Ага, значит это я сам «ударимшись», будем придерживаться этой версии для прислуги. Я пошел по двору: дальше к сараю примыкала поленница дров под навесом; в конце двора росла большая береза, наверно, выросла сразу после пожара 1812 г, когда деревянное Замоскворечье выгорело дотла. Возле березы росли какие — то дикие цветочки: иван — чай, ромашки, еще какие — то неизвестные мне. Потом шел малинник, за ним — огуречник (как же без своих огурцов, тем более с дармовым навозом), а в вдоль соседского забора были посажены кусты крыжовника и смородины. Опять таки, купеческая традиция — пить чай с вареньем и здесь ему, похоже, уделяли должное внимание. У крылечка — скамейка и небольшой газончик с цветником, огороженный низким штакетником. Вот и все посадки. Остальное занимала площадка, где могли развернуться лошади после въезда во двор.

Вернувшись домой, Шурка опять попросился отдохнуть, но я настоял, чтобы на обед нас пригласили за стол, чтобы поесть по человечески и мой реципиент с этим согласился.

Так, в режиме выздоровления прошло еще две недели. Я осмотрелся в доме. Обстановка была небогатая, но гарднеровский[6] сервиз и столовое серебро от Овчинникова[7] остались — Мария Владиславовна весьма дорожила ими как памятью о прошлых достойных временах, полных надежд на счастливое и богатое будущее. Часто и в конце 19 века в купеческих домах 2 и даже 1 гильдии были разномастные столовые приборы, купцы — бородачи званых обедов и приемов не давали. Позже возобладали привычки безбородых образованных купцов, тогда и появились кузнецовские, преимущественно, сервизы и столовое серебро. А вот мебель была разномастная — стулья одного мастера, бюро — другого, ближе к кухне были даже шкафы работы Антипа, видимо, хозяин дома не успел его обставить как следует.
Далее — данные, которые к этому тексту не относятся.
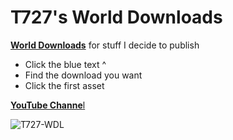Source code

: # T727's World Downloads
[**World Downloads**](https://github.com/T-727/T727-WDL/releases) for stuff I decide to publish
- Click the blue text ^
- Find the download you want
- Click the first asset

[**YouTube Channe**l](https://www.youtube.com/channel/UCqWN59-FWvGqIlawe-I57iA)

![T727-WDL](https://github-readme-stats.vercel.app/api?username=T-727&show_icons=true&theme=dark&hide_title=true)
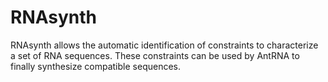 # RNAsynth
RNAsynth allows the automatic identification of constraints to characterize a set of RNA sequences. 
These constraints can be used by AntRNA to finally synthesize compatible sequences. 
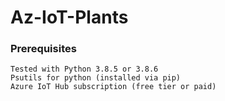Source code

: # Az-IoT-Plants

### Prerequisites ###
	Tested with Python 3.8.5 or 3.8.6
	Psutils for python (installed via pip)
	Azure IoT Hub subscription (free tier or paid)
	
	

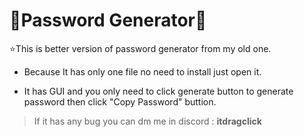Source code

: 
# 🔑Password Generator🔑
⭐This is better version of password generator from my old one.

- Because It has only one file no need to install just open it.

- It has GUI and you only need to click generate button to generate password then click "Copy Password" buttion.

> If it has any bug you can dm me in discord : **itdragclick**
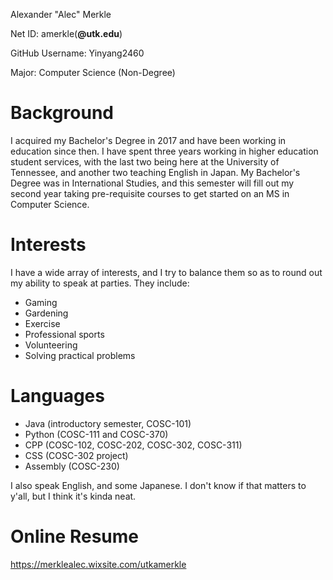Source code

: Alexander "Alec" Merkle

Net ID: amerkle(**@utk.edu**)

GitHub Username: Yinyang2460

Major: Computer Science (Non-Degree)

# Background
I acquired my Bachelor's Degree in 2017 and have been working in education since then. I have spent three years working in higher education student services, with the last two being here at the University of Tennessee, and another two teaching English in Japan. My Bachelor's Degree was in International Studies, and this semester will fill out my second year taking pre-requisite courses to get started on an MS in Computer Science.

# Interests
I have a wide array of interests, and I try to balance them so as to round out my ability to speak at parties. They include: 
* Gaming
* Gardening
* Exercise
* Professional sports
* Volunteering
* Solving practical problems

# Languages
* Java (introductory semester, COSC-101)
* Python (COSC-111 and COSC-370)
* CPP (COSC-102, COSC-202, COSC-302, COSC-311)
* CSS (COSC-302 project)
* Assembly (COSC-230)

I also speak English, and some Japanese. I don't know if that matters to y'all, but I think it's kinda neat.

# Online Resume
https://merklealec.wixsite.com/utkamerkle
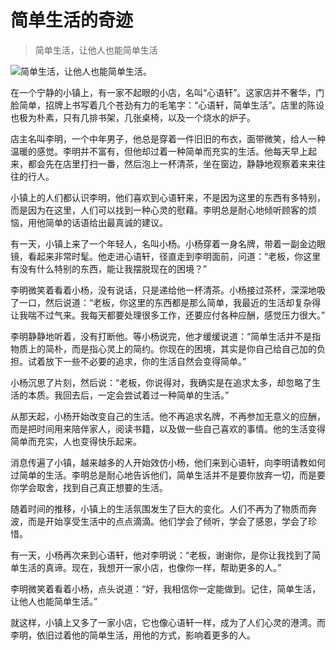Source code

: # 简单生活的奇迹
> 简单生活，让他人也能简单生活


![简单生活，让他人也能简单生活。](/images/0ddd7a10f59c4b24858b6d3eeb1c0e68.jpg)

在一个宁静的小镇上，有一家不起眼的小店，名叫“心语轩”。这家店并不奢华，门脸简单，招牌上书写着几个苍劲有力的毛笔字：“心语轩，简单生活”。店里的陈设也极为朴素，只有几排书架，几张桌椅，以及一个烧水的炉子。

店主名叫李明，一个中年男子，他总是穿着一件旧旧的布衣，面带微笑，给人一种温暖的感觉。李明并不富有，但他却过着一种简单而充实的生活。他每天早上起来，都会先在店里打扫一番，然后泡上一杯清茶，坐在窗边，静静地观察着来来往往的行人。

小镇上的人们都认识李明，他们喜欢到心语轩来，不是因为这里的东西有多特别，而是因为在这里，人们可以找到一种心灵的慰藉。李明总是耐心地倾听顾客的烦恼，用他简单的话语给出最真诚的建议。

有一天，小镇上来了一个年轻人，名叫小杨。小杨穿着一身名牌，带着一副金边眼镜，看起来非常时髦。他走进心语轩，径直走到李明面前，问道：“老板，你这里有没有什么特别的东西，能让我摆脱现在的困境？”

李明微笑着看着小杨，没有说话，只是递给他一杯清茶。小杨接过茶杯，深深地吸了一口，然后说道：“老板，你这里的东西都是那么简单，我最近的生活却复杂得让我喘不过气来。我每天都要处理很多工作，还要应付各种应酬，感觉压力很大。”

李明静静地听着，没有打断他。等小杨说完，他才缓缓说道：“简单生活并不是指物质上的简朴，而是指心灵上的简约。你现在的困境，其实是你自己给自己加的负担。试着放下一些不必要的追求，你的生活自然会变得简单。”

小杨沉思了片刻，然后说：“老板，你说得对，我确实是在追求太多，却忽略了生活的本质。我回去后，一定会尝试着过一种简单的生活。”

从那天起，小杨开始改变自己的生活。他不再追求名牌，不再参加无意义的应酬，而是把时间用来陪伴家人，阅读书籍，以及做一些自己喜欢的事情。他的生活变得简单而充实，人也变得快乐起来。

消息传遍了小镇，越来越多的人开始效仿小杨，他们来到心语轩，向李明请教如何过简单的生活。李明总是耐心地告诉他们，简单生活并不是要你放弃一切，而是要你学会取舍，找到自己真正想要的生活。

随着时间的推移，小镇上的生活氛围发生了巨大的变化。人们不再为了物质而奔波，而是开始享受生活中的点点滴滴。他们学会了倾听，学会了感恩，学会了珍惜。

有一天，小杨再次来到心语轩，他对李明说：“老板，谢谢你，是你让我找到了简单生活的真谛。现在，我想开一家小店，也像你一样，帮助更多的人。”

李明微笑着看着小杨，点头说道：“好，我相信你一定能做到。记住，简单生活，让他人也能简单生活。”

就这样，小镇上又多了一家小店，它也像心语轩一样，成为了人们心灵的港湾。而李明，依旧过着他的简单生活，用他的方式，影响着更多的人。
Я поинтересовался у Саши домашней библиотекой, он ответил, что как таковой ее нет. Всякие статистические справочники и торговые каталоги вместе с отцовскими книгами были в отцовском кабинете — там сейчас хозяйничает Иван, у Марии Владиславовны — подборка сентиментальных немецких и французских романов, русских писателей она не читает, даже Тургенева и Толстого, считая их вредными и безнравственными (естественно, одна «Анна Каренина» с «Крейцеровой сонатой» чего стоят). У него в комнате есть кое какие книги по юриспруденции, большей частью — университетские учебники. Газет и журналов, кроме «Биржевых ведомостей», в доме не выписывают и они, опять — таки, в кабинете у Ивана.